◆ WRITTEN TASK A:
How would you sum up the article on NOAA's recreational catch estimates in two sentences?

◆ EXTRACTED TEXT:
● ● ● ●

Editor's Note: After this article was written but prior to publication, NOAA opened a public comment period on this very topic; be sure to see Angler Public Input Needed, if the following boils your blood!
It's high time we brought NOAA's recreational catch estimates under control. MRIP (the NOAA Marine Recreational Information Program, the way NOAA counts recreational catch data) was no good right out of the gate. Now it has now undergone two "Recalibration" events that have increased the recreational catch by astronomical amounts.
It has become paramount that we understand and repair MRIP’s wild overestimates. “Catch," whether commercial, recreational, or both, is a truly important value for scientists assessing a fish population (“stock assessment” as they say in fisheries management). Commercial catch is sold by the pound and thus offers fairly solid catch data, save what small percentage is back-doored. Because recreational catch is estimated, it’s nowhere near as firm as commercial landings data.
With MRIP’s sudden meteoric rise in recreational catch, fisheries scientists think now-huge recreational catch for many species of fish must be supported by higher populations of those fish. I'm talking about millions and millions of pounds of recreational catch that never happened. Scientists’ previous stock assessments would not support recreational catches as shown in MRIP’s current recreational catch data. Yet fisheries managers must (by law) accept MRIP’s catch estimates as "the best available science." If our catch is no longer X, but now XX, then the live population we "took" those fish from at sea must also no longer be XX, but now XXX.
Fisheries Numbers Games
How have these numbers risen? We’ve just witnessed our flounder stock assessment climb. That is, scientists say the flounder population must be much higher than previously thought, mostly owing MRIP’s recent recreational catch estimates. We could not possibly have taken as many flounder as MRIP claims, had the original population assessment been correct. And, because recreational fishers are already “catching more,” commercial fishers were given a 49-percent increase in flounder. Only a small percentage of MRIP’s asserted recreational landings are factual. However, any new quota given commercial fishers will – I promise – become fish sold across a dock.
I wonder what happens to a fluke stock assessment when you back 11 million pounds of catch out? Probably makes that population appear a lot smaller. It's very likely the sea bass catch from 2017 is over 10 million pounds too high, and always at least five million pounds too high. Wonder what happens to a smaller-than-they-thought population when commercial catch is jacked-up? Hmmmm... I think we've been there before. It was in the 1980s.
Fisheries science stock assessments are now so misled by poor MRIP data, we have no idea how much damage is being done by raising population estimates and increasing quotas, based on untrue recreational catch values.

● ● ● ●

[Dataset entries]

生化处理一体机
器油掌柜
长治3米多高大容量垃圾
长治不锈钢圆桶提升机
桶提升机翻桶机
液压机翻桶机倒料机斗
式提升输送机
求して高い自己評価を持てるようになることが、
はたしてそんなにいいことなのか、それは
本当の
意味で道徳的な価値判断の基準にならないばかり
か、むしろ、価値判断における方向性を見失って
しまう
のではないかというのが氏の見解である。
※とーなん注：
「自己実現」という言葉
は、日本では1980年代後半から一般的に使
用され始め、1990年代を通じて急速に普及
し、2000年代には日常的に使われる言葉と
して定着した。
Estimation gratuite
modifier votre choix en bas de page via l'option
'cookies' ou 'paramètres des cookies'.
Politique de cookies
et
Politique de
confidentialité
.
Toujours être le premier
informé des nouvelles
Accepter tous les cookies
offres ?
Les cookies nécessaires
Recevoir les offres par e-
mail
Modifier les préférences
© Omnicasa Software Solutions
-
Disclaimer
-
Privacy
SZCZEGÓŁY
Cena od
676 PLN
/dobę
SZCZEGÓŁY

● ● ● ●

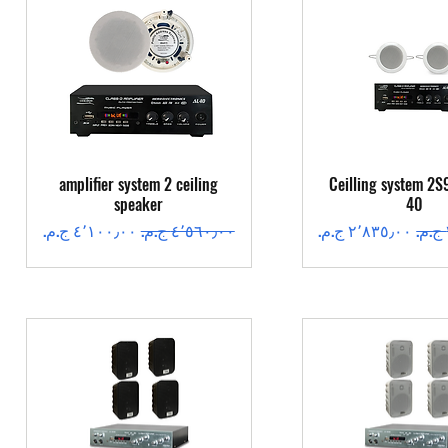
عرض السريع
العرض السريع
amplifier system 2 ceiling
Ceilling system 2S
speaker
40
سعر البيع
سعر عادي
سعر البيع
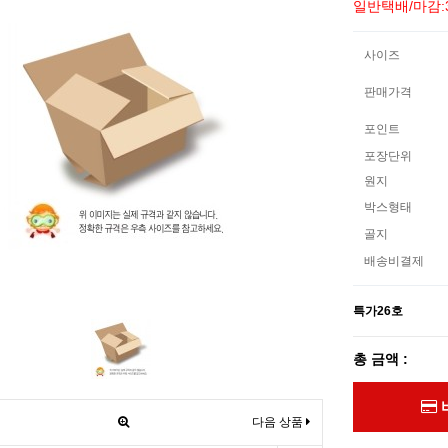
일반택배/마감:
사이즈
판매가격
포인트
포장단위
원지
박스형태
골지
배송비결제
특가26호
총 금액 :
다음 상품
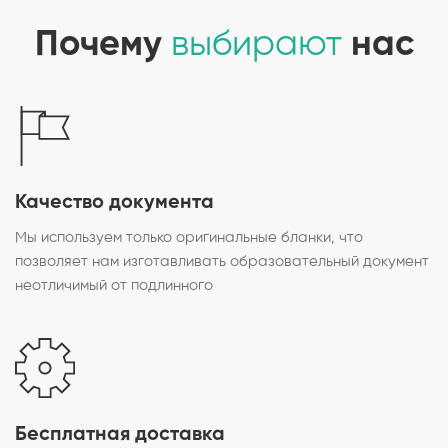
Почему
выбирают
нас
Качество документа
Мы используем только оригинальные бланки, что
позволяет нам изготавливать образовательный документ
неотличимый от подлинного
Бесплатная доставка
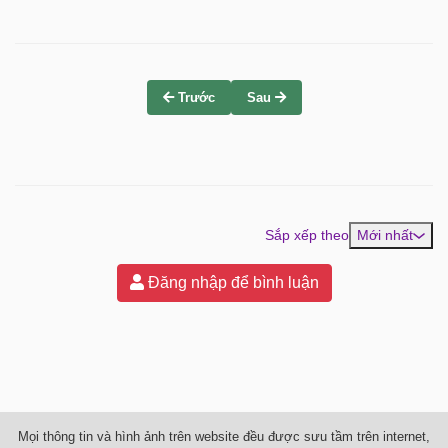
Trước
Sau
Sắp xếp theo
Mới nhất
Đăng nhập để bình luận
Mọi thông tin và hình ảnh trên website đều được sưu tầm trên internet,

● ● ● ●

◆ WRITTEN TASK B:
Which lines in the rows contain the string "cookies"? Pick out each one and copy it.

◆ ANSWER SECTION A:
The article argues that MRIP, NOAA's program for counting recreational catch, has inflated recreational catch by astronomical amounts through two recalibrations, yet managers must by law accept its estimates as the best available science. Because scientists infer larger fish populations from these figures, the flounder assessment climbed and commercial fishers received a 49-percent flounder increase, and the author warns that untrue recreational catch values are raising population estimates and quotas with unknown damage.

◆ ANSWER SECTION B:
'cookies' ou 'paramètres des cookies'.
Politique de cookies
Accepter tous les cookies
Les cookies nécessaires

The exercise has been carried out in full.